Свиблов на этот раз тоже повел себя иначе и начал разговор по-отечески.
— Я пришел не ссориться, а мириться, — сказал он, присаживаясь напротив князя, — довольно мы играли во врагов. Не то время, чтоб делить власть. Я рад, что на нашей стороне переговоры ведет Воецкий-Караваев. Хоть он и был мне соперником на вече, я ценю его способности.
Волот сдержано кивнул.
— Война затягивается, князь. Нам надо искать союзы, сильные союзы. Далеко не всем нравится Великое княжество Литовское, занимающее пол-Европы. И главный его противник — польский король. Воецкий-Караваев завтра выезжает в Польшу. Мне пока не хочется выносить этот вопрос в думу, я сначала хотел поговорить с тобой. Я знаю, сейчас ты с негодованием отвергнешь мое предложение, но пройдет время, и ты посмотришь на него совсем по-другому. Ты знаешь, что христиане делятся на католиков и ортодоксов?
— Я слышал об этом, — устало ответил Волот.

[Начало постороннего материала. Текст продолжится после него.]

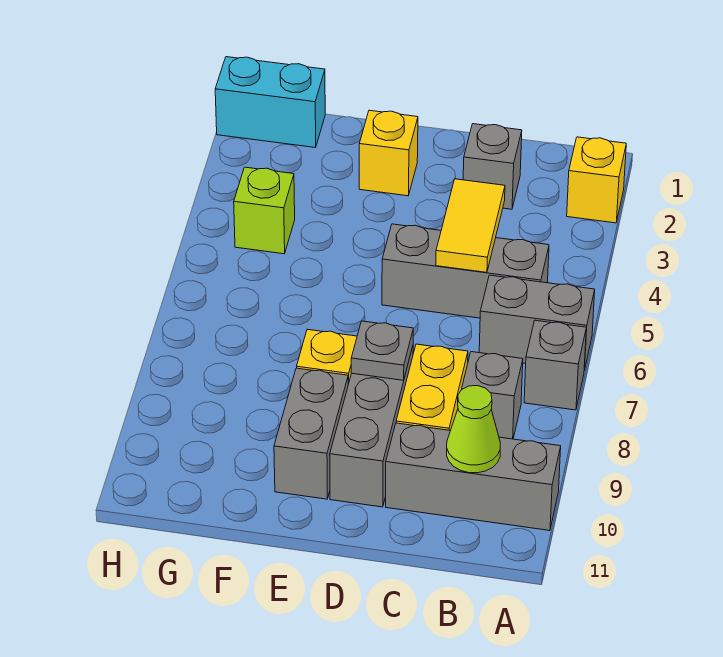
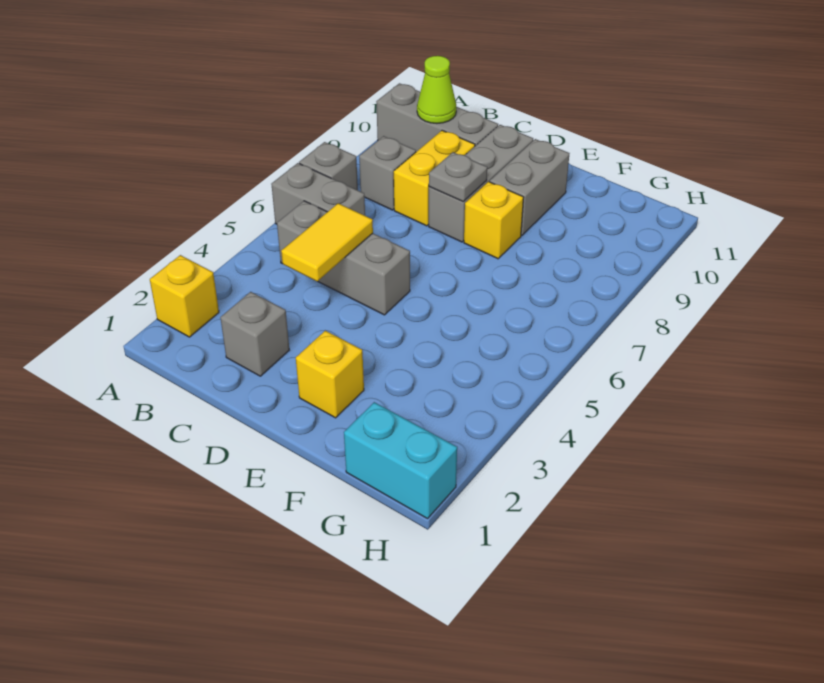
lime 1x1 brick [234,167,295,254] -> none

— Католики подчиняются папе Римскому, а ортодоксы не подчиняются никому, это самостоятельные церкви. Пока не пал Царьград, они зависели от него, но, скорей, духовно. Римские понтифики уже полвека хотят прибрать ортодоксов к рукам, но теперь им мешает Османская империя, под ее владычеством находятся все государства, которые раньше исповедовали ортодоксальное христианство. Русь — огромная страна. Если она сейчас примет католичество, то встанет в один ряд с Польшей и Литвой, не более. Но если мы примем веру ортодоксов, это выделит нас, и, как ни странно, противопоставит, скорей, Османской империи, чем католической Европе. Папа Римский захочет союза с нами, в надежде на последующее объединение церквей, но власти над нами не получит. Этот союз даст ему и еще одно преимущество — он сможет открыто выступать против турок, основываясь на нем. Война за земли превратится в войну за христианскую веру против мусульманской. Ты понимаешь, о чем я говорю?